One day when I left the house to send a telegram, I heard that the military had embarked on a coordinated roundup of senior PKI officials who were said to be hiding in the Sambeng area of Sidorejo. I wasn’t sure if this was true, but I heard it from Om Kiasno.

Even after the Party leaders had been arrested, the hunt continued, but now they were bringing in anyone thought to be sympathetic to the communists: mothers, wives, and friends. That was what made me worried: thinking of Mother being hauled into the city square where people were being held. Fortunately, Om Kiasno had enough power and authority to prevent that from happening. It was only because of him that Mother and I weren’t touched, though we were interrogated several times.
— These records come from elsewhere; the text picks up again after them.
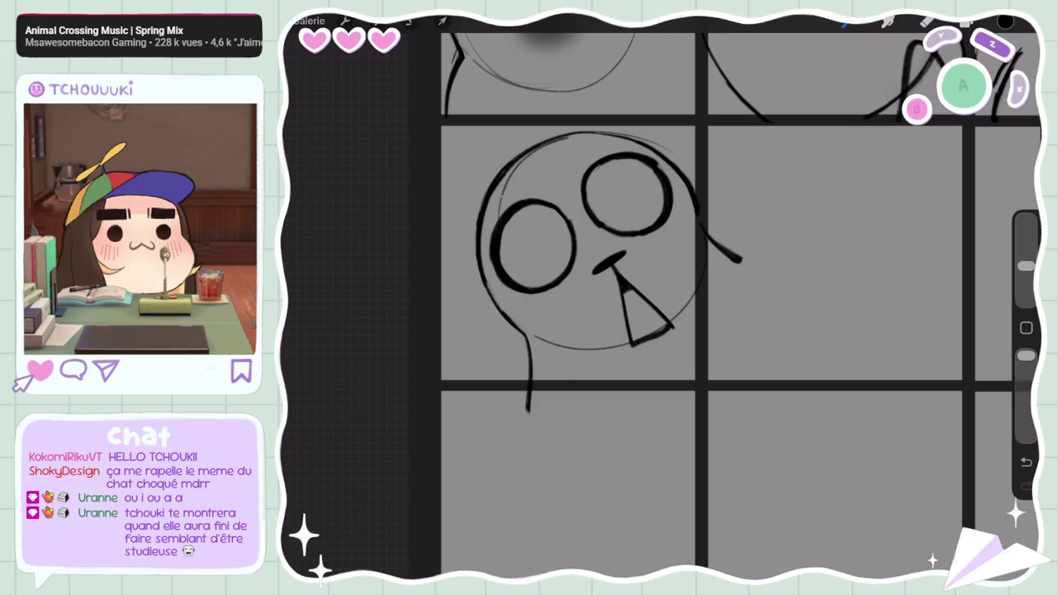
{"action": "mouse_move", "coordinate": [624, 133]}
{"action": "left_mouse_down"}
{"action": "mouse_move", "coordinate": [550, 137]}
{"action": "mouse_move", "coordinate": [534, 152]}
{"action": "left_mouse_up"}
{"action": "left_click_drag", "start_coordinate": [1026, 266], "coordinate": [1026, 239]}
Clean up the upper-left outline and redraw the head's left outline darker
{"action": "left_click", "coordinate": [927, 23]}
{"action": "mouse_move", "coordinate": [508, 160]}
{"action": "left_mouse_down"}
{"action": "mouse_move", "coordinate": [484, 199]}
{"action": "mouse_move", "coordinate": [482, 255]}
{"action": "left_mouse_up"}
{"action": "left_click", "coordinate": [846, 23]}
{"action": "left_click_drag", "start_coordinate": [1027, 240], "coordinate": [1026, 266]}
{"action": "left_click_drag", "start_coordinate": [530, 152], "coordinate": [487, 201]}
{"action": "left_click_drag", "start_coordinate": [507, 165], "coordinate": [482, 228]}
{"action": "left_click_drag", "start_coordinate": [498, 188], "coordinate": [474, 253]}
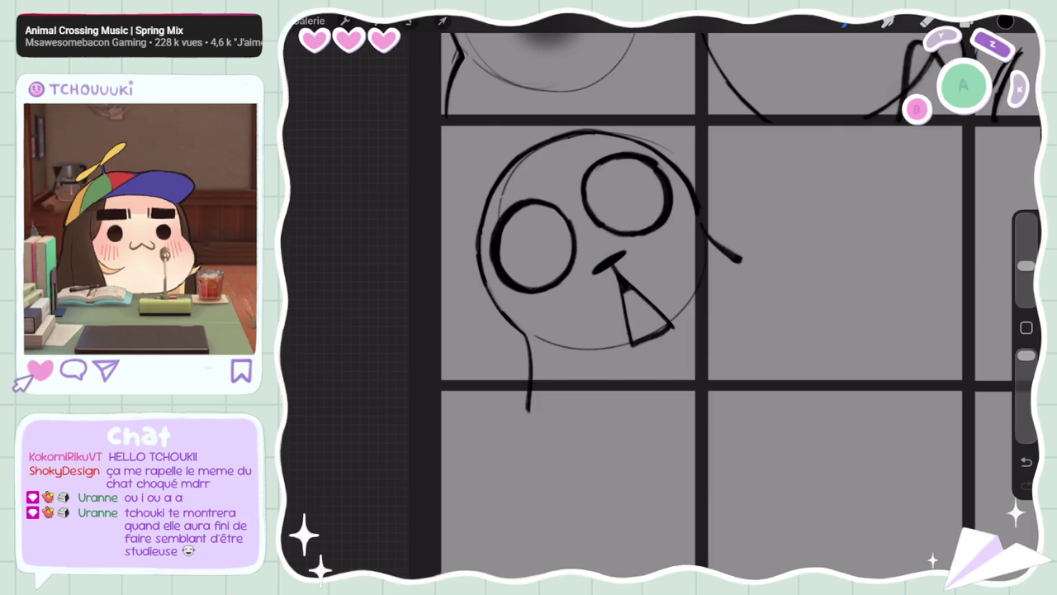
{"action": "scroll", "coordinate": [685, 272], "scroll_direction": "down", "scroll_amount": 5}
{"action": "scroll", "coordinate": [685, 272], "scroll_direction": "down", "scroll_amount": 2}
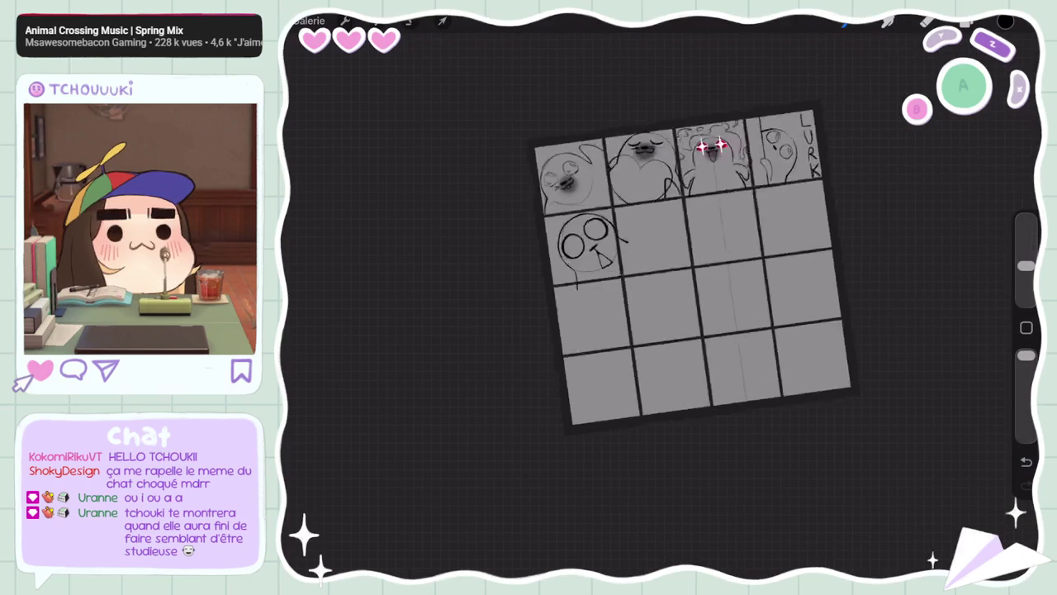
{"action": "scroll", "coordinate": [669, 335], "scroll_direction": "up", "scroll_amount": 3}
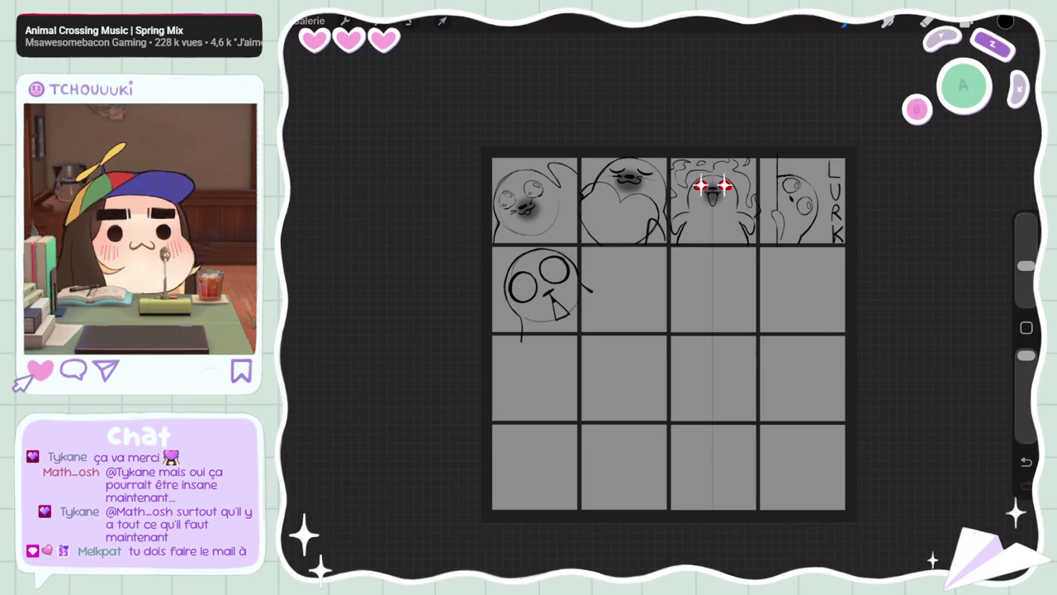
Lasso the seal's face and move it up and left, enlarging it slightly
{"action": "scroll", "coordinate": [578, 313], "scroll_direction": "up", "scroll_amount": 2}
{"action": "scroll", "coordinate": [578, 313], "scroll_direction": "up", "scroll_amount": 2}
{"action": "scroll", "coordinate": [578, 314], "scroll_direction": "up", "scroll_amount": 1}
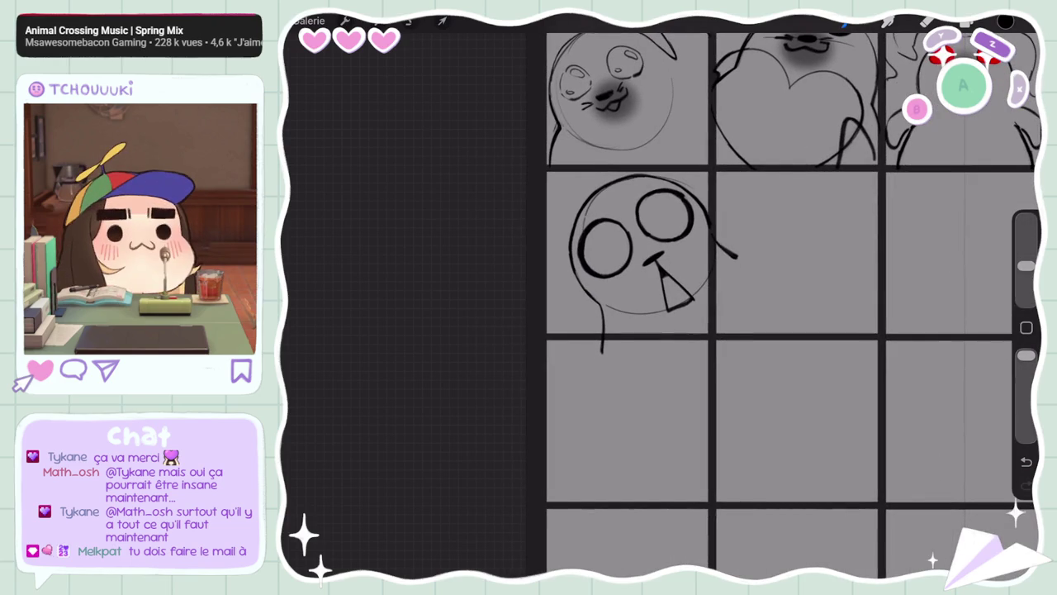
{"action": "left_click", "coordinate": [411, 20]}
{"action": "mouse_move", "coordinate": [596, 287]}
{"action": "left_mouse_down"}
{"action": "mouse_move", "coordinate": [611, 200]}
{"action": "mouse_move", "coordinate": [596, 287]}
{"action": "left_mouse_up"}
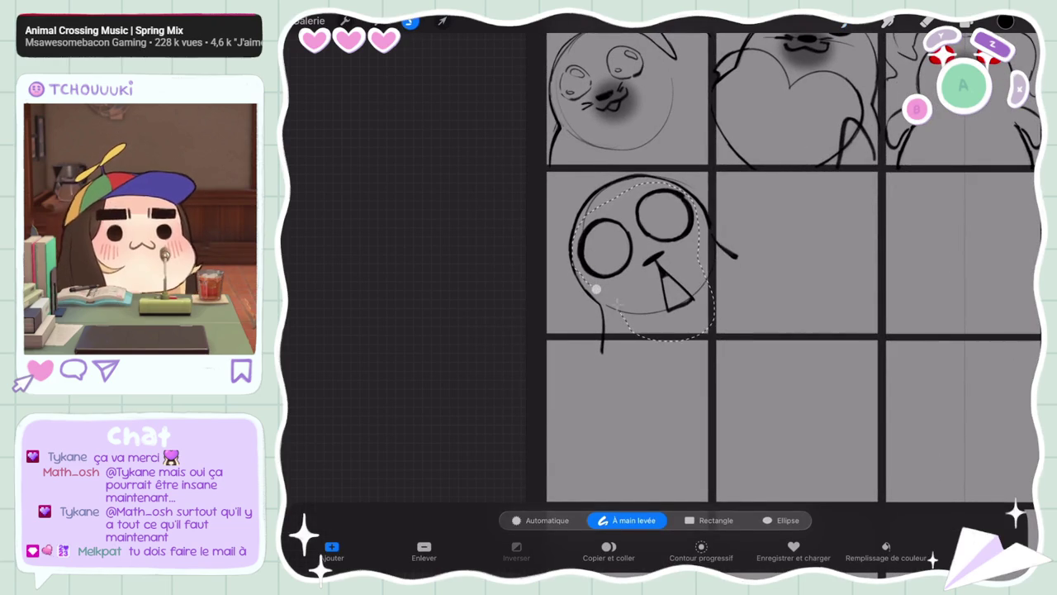
{"action": "left_click", "coordinate": [442, 20]}
{"action": "left_click_drag", "start_coordinate": [639, 193], "coordinate": [642, 193]}
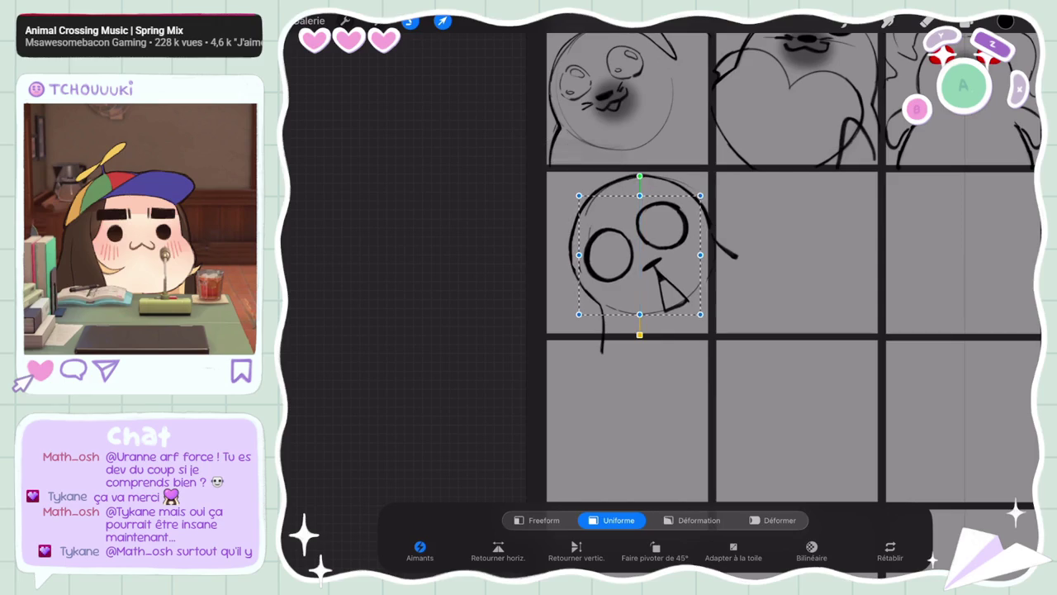
{"action": "mouse_move", "coordinate": [642, 252]}
{"action": "left_mouse_down"}
{"action": "mouse_move", "coordinate": [630, 238]}
{"action": "mouse_move", "coordinate": [678, 232]}
{"action": "left_mouse_up"}
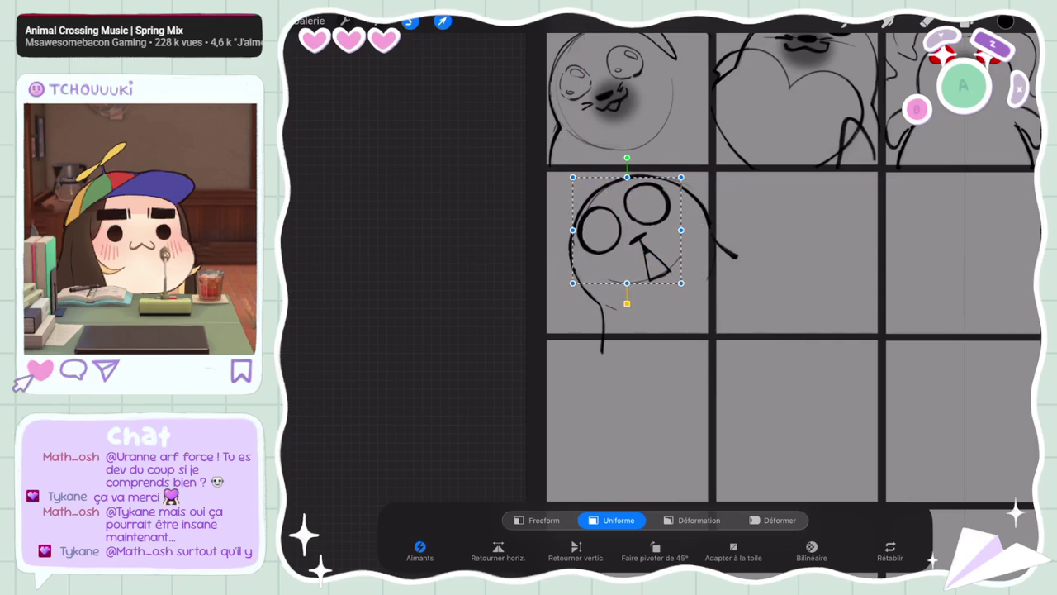
{"action": "left_click_drag", "start_coordinate": [679, 284], "coordinate": [691, 291]}
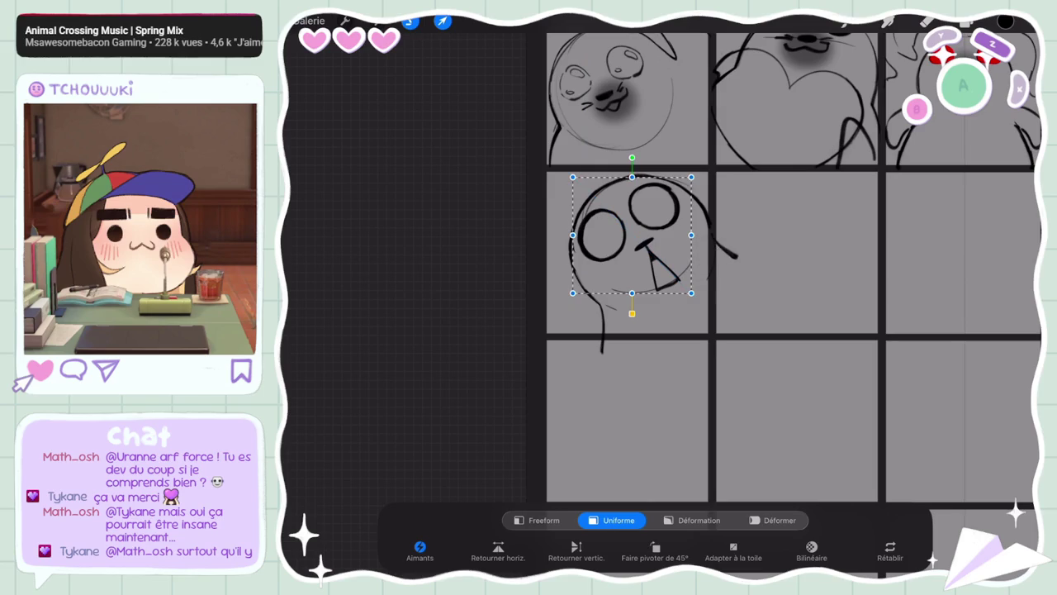
{"action": "left_click", "coordinate": [441, 21]}
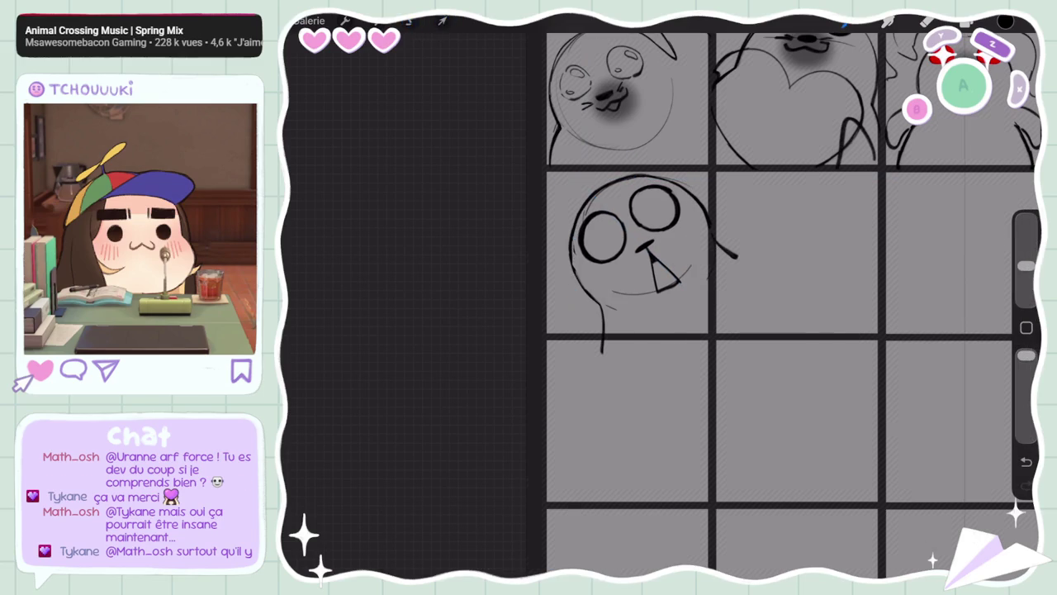
{"action": "key", "text": "ctrl+z"}
{"action": "key", "text": "ctrl+shift+z"}
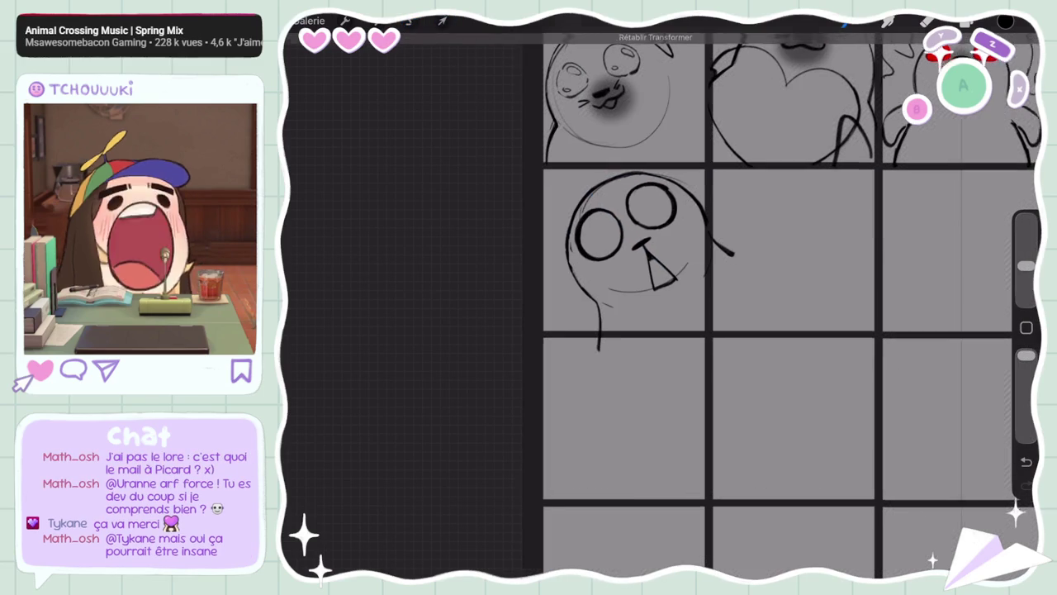
Resize the brush and add a stroke along the head's upper right
{"action": "scroll", "coordinate": [661, 298], "scroll_direction": "down", "scroll_amount": 5}
{"action": "scroll", "coordinate": [660, 298], "scroll_direction": "up", "scroll_amount": 5}
{"action": "left_click", "coordinate": [928, 22]}
{"action": "mouse_move", "coordinate": [1027, 265]}
{"action": "left_mouse_down"}
{"action": "mouse_move", "coordinate": [1027, 240]}
{"action": "mouse_move", "coordinate": [1027, 265]}
{"action": "left_mouse_up"}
Now in Jakarta, even though we feel we still need a pair of eyes on our backs, we can at least pass the days a bit more calmly. It’s not that Jakarta itself is any safer but, for us at least, there is now a distance between ourselves and the calamity that happened in Solo. For the time being, at least.

I hope you are well. As soon as I find more information about Surti and the children, I’ll send you a cable.

Your loving brother,

Aji Suryo

Lintang shivered to think of how awful it must have been to live through that period of time. It was lucky her two cousins, Uncle Aji’s children, hadn’t yet been born. Lintang then removed another letter from her uncle, this one relatively recent, having been written in 1994.

Jakarta, June 1994

Dear Mas Dimas,

I just watched a news program on television about an incident that’s as shocking as it is disturbing. Last month the Indonesian government banned two news magazines,

Tempo

and

Editor

, and a tabloid newspaper

Detik

— which, quite naturally, angered the students and political activists, who took to the streets and staged a demonstration outside the Department of Information building on Merdeka Barat, which is only a few hundred meters away from the presidential palace. Rendra was there, reading his poetry. The crowd held aloft banners protesting the ban. The military came and victims fell. They arrested Rendra (but later let him go) and beat the painter Semsar Siahaan so bad they broke the bones in his legs.